I must apologise in advance for the lack of photographs of the night due to the "No cell phone use" rule (how civilised!) displayed so clearly at the door. Or perhaps I should say curtain, a heavy velvet curtain to be precise, reminiscent of that velvet rope of exclusivity. Behind the curtain was indeed another world entirely. After finishing the first pre-prandial cocktail, we were directed from the main bar to this curtained-off back room. In a sense Bogie's Place is a reverse speakeasy, a restaurant hidden within a bar.
The change in surroundings was as marked as it was sudden. Whereas JM Curley sports exposed brick for a polished industrial feel, Bogie's Place was dressed in red velvet, dimly lit by wall sconces. Dave Matthews Band versus Ella Fitzgerald; burger versus dry-aged steak (although admittedly, JM Curley's burger is excellent).
If the ambiance was not clue enough, the menu proved with one glance that the evening would have a midcentury, Draper-esque theme. As we settled into our seats, another round of cocktails was clearly in order - Rittenhouse rye manhattan for me, champagne cocktails, an old-fashioned, and a sidecar for the rest. As the gentlemen conversed on all matter of things from musical talents to reminiscences of distant lands, the ladies launched into one of many conspiratorial sidebars. However, I was certainly not going to complain as they proceeded to order both the dinner spread and the wine for the table. My only decision was what cut of steak and its doneness.
As we finished the last drops of our pre-prandial cocktails, the appetisers began to appear in earnest. Clams casino dressed to richly with toasted breadcrumbs providing crunch and bacon lending an unmistakable smokiness. A fabulous macaroni and cheese topped with steak tartare, an unexpected combination that was at once both comforting and titillating.

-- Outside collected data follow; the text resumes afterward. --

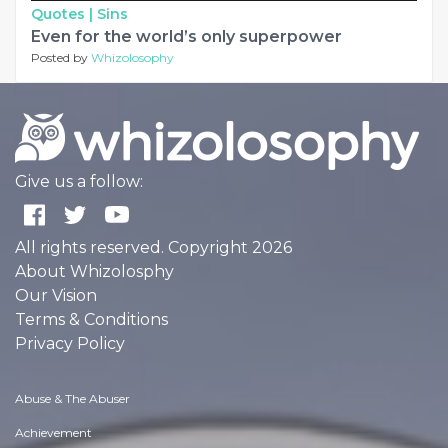
Quotes |
Sins
Even for the world’s only superpower
Posted by
Whizolosophy
Give us a follow:
All rights reserved. Copyright 2026
About Whizolosphy
Our Vision
Terms & Conditions
Privacy Policy
Abuse & The Abuser
Achievement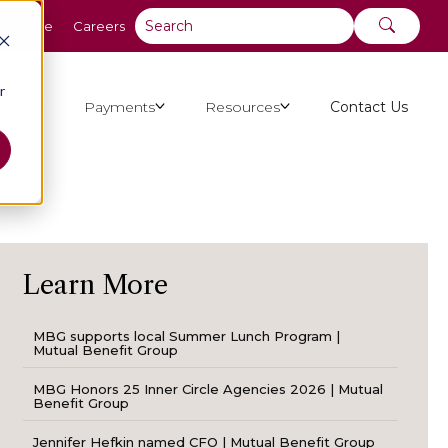
y Online
Careers
r
ut Us
Payments
Resources
Contact Us
Learn More
MBG supports local Summer Lunch Program |
Mutual Benefit Group
MBG Honors 25 Inner Circle Agencies 2026 | Mutual
Benefit Group
Jennifer Hefkin named CFO | Mutual Benefit Group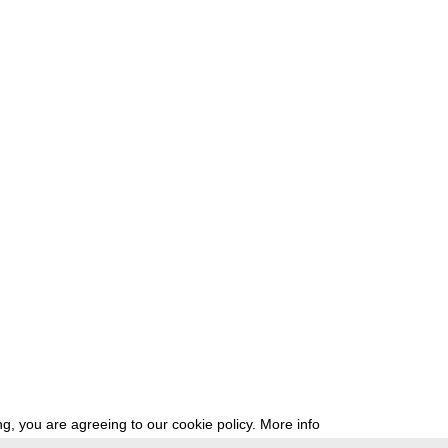
g, you are agreeing to our cookie policy.
More info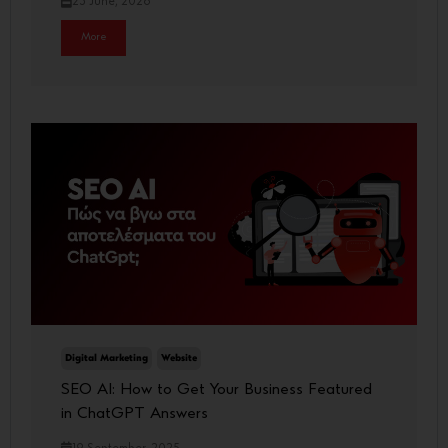
23 June, 2026
More
Digital Marketing
Website
SEO AI: How to Get Your Business Featured
in ChatGPT Answers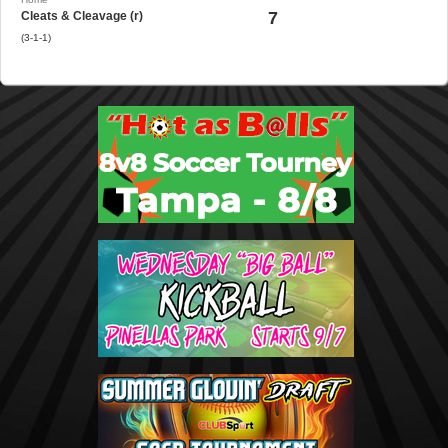
7
Cleats & Cleavage (r)
(3-1-1)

Decadent seared foie gras best considered when at its simplest. The beer and cheese soup's luscious texture belied a sharpness on the palate. Perhaps most surprising was the fact that I ate any of the wedge salad at all, given my disinclination for lettuce. A bottle of Gentil Hugel was the first wine to be enjoyed.
At some point after the dishes from the first course were cleared, shots of fernet appeared on the table, and who would really argue with the value of a mid-meal digestivo. After all, the steaks were shortly forthcoming. Not only was I quite pleased by the 30 day dry aged New York strip that I ordered, but the accoutrements, including roasted Brussels sprouts, bone marrow, and a foie gras compound butter, were also quite delightful. Moreover, one of the gentlemen at the table had ordered a "side" of petit filet to be shared. The steaks were excellently paired with a bottle each of Domaine Joseph Voillot Bourgogne Rouge and of Domaine de Marcoux Châteauneuf-du-Pape.
Perhaps surprising no one, the steaks were concluded with yet another round of fernet. A bottle of Gaston Chiquet Special Club champagne found its way to the table for dessert. While the consequence of the bubbles may have been some mental loss of focus, I do have a vague recollection of being employed on drums in an improvised jazz trio air band. Needless to say, I soon took my leave and stumbled off through the snow in search of a single malt nightcap, being exceedingly thankful for an evening of excellent food and even more charming company.